Sex, botany and melodrama

Sex, botany and melodrama

In Proteus, gay Canadian director John Greyson and South African activist Jack Lewis tell an interracial gay love story set in South Africa and Amsterdam in the early 18th century. Rijkhaart Jacobsz, a white Dutch sailor, and Claas Blank, a Hottentot servant, were imprisoned on Cape Town’s notorious Robben Island between 1718 and 1735. Jack Lewis stumbled upon the original transcript of Jacobsz and Blank’s trial for sodomy and knew he had a little-known true story with contemporary ramifications. The story also revolves around the quest by closeted Scottish botanist Virgil Niven who, whilst working for famous Swedish botanist Linnaeus, tried to name and cultivate all the sub-species of the South African plant once known as sugarbush and now identified as protea.

Proteus is somewhat of a new direction for Greyson, a gay-themed historical epic that also explores sex, race, politics and botany. He has had an interesting career that includes video shorts about gay issues such as The AIDS Epidemic (1987), AIDS-themed musicals such as The Making Of Monsters (1991) and Zero Patience as well as features such as Pissoir (1989), Lilies (1996) and The Law Of Enclosures (2000). He has won a Teddy in Berlin twice. Many Sydneysiders may have seen Lilies, his most successful film to date.

Greyson and Lewis use deliberate anachronisms, such as 1960s typists and Nazi-style guards, to create a resonance with modern times. This is not an entirely successful ploy, becoming merely confusing at times. However, the cinematography is one of the film’s strongest features. Bleached and pared back, the photography allows the audience to feel the stark desolation and isolation of Robben Island, where two men struggle to find love. There is no shortage of sex either. Proteus is at times funny, poignant and horrific.

Cult director Guy Maddin continues the Canadian focus of the festival this year. Maddin is a Winnipeg native, the son of Icelanders, who says his showbiz career began as a child when he was given a piggyback by Bing Crosby. His movie, The Saddest Music In The World, is based on an original screenplay by Kazuo Ishiguro (Remains Of The Day) and continues Maddin’s exploration of melancholy, melodrama and male jealousy.

Maddin, who is 48, has made 26 films since he turned 30, some with great titles such as Sissy Boy Slap Party and The Cock Crew. For a long time he was obsessed with silent films and his early work earned him the title of successor to Lang and Murnau.
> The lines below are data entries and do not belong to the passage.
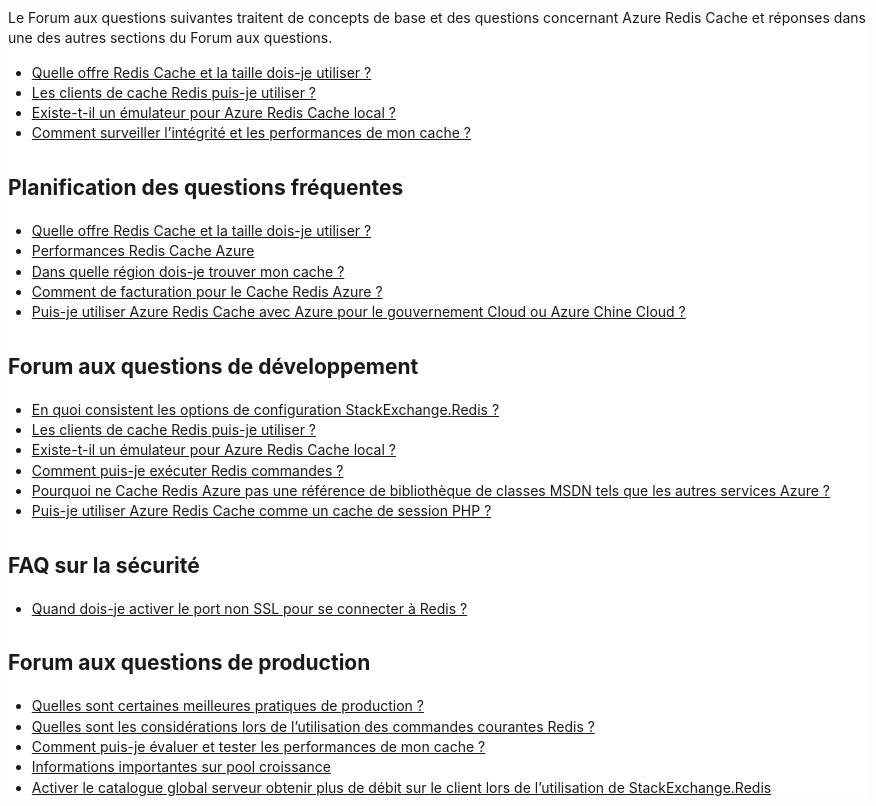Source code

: Le Forum aux questions suivantes traitent de concepts de base et des questions concernant Azure Redis Cache et réponses dans une des autres sections du Forum aux questions.

-   [Quelle offre Redis Cache et la taille dois-je utiliser ?](#what-redis-cache-offering-and-size-should-i-use)
-   [Les clients de cache Redis puis-je utiliser ?](#what-redis-cache-clients-can-i-use)
-   [Existe-t-il un émulateur pour Azure Redis Cache local ?](#is-there-a-local-emulator-for-azure-redis-cache)
-   [Comment surveiller l’intégrité et les performances de mon cache ?](#how-do-i-monitor-the-health-and-performance-of-my-cache)



## <a name="planning-faqs"></a>Planification des questions fréquentes

-   [Quelle offre Redis Cache et la taille dois-je utiliser ?](#what-redis-cache-offering-and-size-should-i-use)
-   [Performances Redis Cache Azure](#azure-redis-cache-performance)
-   [Dans quelle région dois-je trouver mon cache ?](#in-what-region-should-i-locate-my-cache)
-   [Comment de facturation pour le Cache Redis Azure ?](#how-am-i-billed-for-azure-redis-cache)
-   [Puis-je utiliser Azure Redis Cache avec Azure pour le gouvernement Cloud ou Azure Chine Cloud ?](#can-i-use-azure-redis-cache-with-azure-government-cloud-or-azure-china-cloud)



## <a name="development-faqs"></a>Forum aux questions de développement

-   [En quoi consistent les options de configuration StackExchange.Redis ?](#what-do-the-stackexchangeredis-configuration-options-do)
-   [Les clients de cache Redis puis-je utiliser ?](#what-redis-cache-clients-can-i-use)
-   [Existe-t-il un émulateur pour Azure Redis Cache local ?](#is-there-a-local-emulator-for-azure-redis-cache)
-   [Comment puis-je exécuter Redis commandes ?](#how-can-i-run-redis-commands)
-   [Pourquoi ne Cache Redis Azure pas une référence de bibliothèque de classes MSDN tels que les autres services Azure ?](#why-doesnt-azure-redis-cache-have-an-msdn-class-library-reference-like-some-of-the-other-azure-services)
-   [Puis-je utiliser Azure Redis Cache comme un cache de session PHP ?](#can-i-use-azure-redis-cache-as-a-php-session-cache)


## <a name="security-faqs"></a>FAQ sur la sécurité

-   [Quand dois-je activer le port non SSL pour se connecter à Redis ?](#when-should-i-enable-the-non-ssl-port-for-connecting-to-redis)


## <a name="production-faqs"></a>Forum aux questions de production

-   [Quelles sont certaines meilleures pratiques de production ?](#what-are-some-production-best-practices)
-   [Quelles sont les considérations lors de l’utilisation des commandes courantes Redis ?](#what-are-some-of-the-considerations-when-using-common-redis-commands)
-   [Comment puis-je évaluer et tester les performances de mon cache ?](#how-can-i-benchmark-and-test-the-performance-of-my-cache)
-   [Informations importantes sur pool croissance](#important-details-about-threadpool-growth)
-   [Activer le catalogue global serveur obtenir plus de débit sur le client lors de l’utilisation de StackExchange.Redis](#enable-server-gc-to-get-more-throughput-on-the-client-when-using-stackexchangeredis)
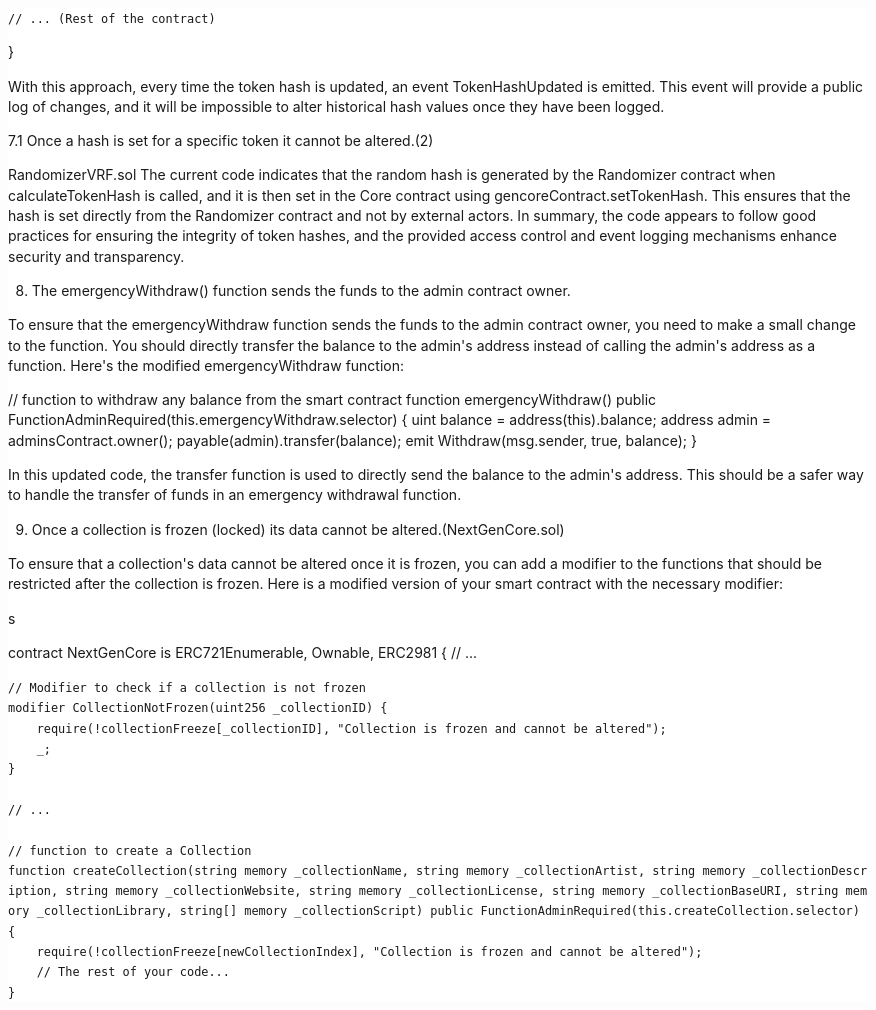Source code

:     // ... (Rest of the contract)
}

With this approach, every time the token hash is updated, an event TokenHashUpdated is emitted. This event will provide a public log of changes, and it will be impossible to alter historical hash values once they have been logged.

7.1 Once a hash is set for a specific token it cannot be altered.(2)

RandomizerVRF.sol
The current code indicates that the random hash is generated by the Randomizer contract when calculateTokenHash is called, and it is then set in the Core contract using gencoreContract.setTokenHash. This ensures that the hash is set directly from the Randomizer contract and not by external actors.
In summary, the code appears to follow good practices for ensuring the integrity of token hashes, and the provided access control and event logging mechanisms enhance security and transparency. 

8. The emergencyWithdraw() function sends the funds to the admin contract owner.

To ensure that the emergencyWithdraw function sends the funds to the admin contract owner, you need to make a small change to the function. You should directly transfer the balance to the admin's address instead of calling the admin's address as a function.
Here's the modified emergencyWithdraw function:

// function to withdraw any balance from the smart contract
function emergencyWithdraw() public FunctionAdminRequired(this.emergencyWithdraw.selector) {
    uint balance = address(this).balance;
    address admin = adminsContract.owner();
    payable(admin).transfer(balance);
    emit Withdraw(msg.sender, true, balance);
}

In this updated code, the transfer function is used to directly send the balance to the admin's address. This should be a safer way to handle the transfer of funds in an emergency withdrawal function.

9. Once a collection is frozen (locked) its data cannot be altered.(NextGenCore.sol)

To ensure that a collection's data cannot be altered once it is frozen, you can add a modifier to the functions that should be restricted after the collection is frozen. Here is a modified version of your smart contract with the necessary modifier:

s

contract NextGenCore is ERC721Enumerable, Ownable, ERC2981 {
    // ...

    // Modifier to check if a collection is not frozen
    modifier CollectionNotFrozen(uint256 _collectionID) {
        require(!collectionFreeze[_collectionID], "Collection is frozen and cannot be altered");
        _;
    }

    // ...

    // function to create a Collection
    function createCollection(string memory _collectionName, string memory _collectionArtist, string memory _collectionDescription, string memory _collectionWebsite, string memory _collectionLicense, string memory _collectionBaseURI, string memory _collectionLibrary, string[] memory _collectionScript) public FunctionAdminRequired(this.createCollection.selector) {
        require(!collectionFreeze[newCollectionIndex], "Collection is frozen and cannot be altered");
        // The rest of your code...
    }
The Saddest Musical In The World is his first musical and his first to feature a major star, in this case Isabella Rossellini, who plays a legless beer baroness.

The film is ostensibly set during January (think ice floes!) in Depression-era Winnipeg where a competition is being run to find the world’s saddest music, a.k.a. the world’s most hard-done-by history. This is Maddin at his most full-blown level of camp expressionism, a sort of Marx brothers level of eccentricity and lunacy set to music with a melancholic sub-theme. The film is shot in grainy black and white to look like Nosferatu crossed with Metropolis.

At times The Saddest Music is a slow, confusing and tortured take on nothingness with an anti-American veneer. Still, you are probably unlikely to see Isabella Rossellini in a Nero-esque role with glass, beer-filled legs again either.

Other gay and lesbian films in the festival include the highly anticipated lesbian film, Prey For Rock And Roll, directed by Alex Steyermark and starring Gina Gershon (Bound) as a singer and guitarist in an all-girl rock band based in LA; the Spanish feature Bear Cub, directed by Miguel Albaladejo; and the short With What Should I Wash It?
Also of interest is the very camp Intimate Confessions Of A Chinese Courtesan; the melodramatic classic German silent film The Merry Widow directed by Erich von Stroheim; The Nomi Song; and of course De-lovely, Irwin Winkler’s musical portrait of Cole Porter featuring cameos by Robbie Williams, Elvis Costello and Natalie Cole.

Proteus screens at Dendy Opera Quays on Sunday 20 June at 8:30pm and again on Thursday 24 June at 4:20pm. The Saddest Music In The World screens at the State Theatre on Friday 18 June at 8:50pm and again on Wednesday 23 June at 2:50pm.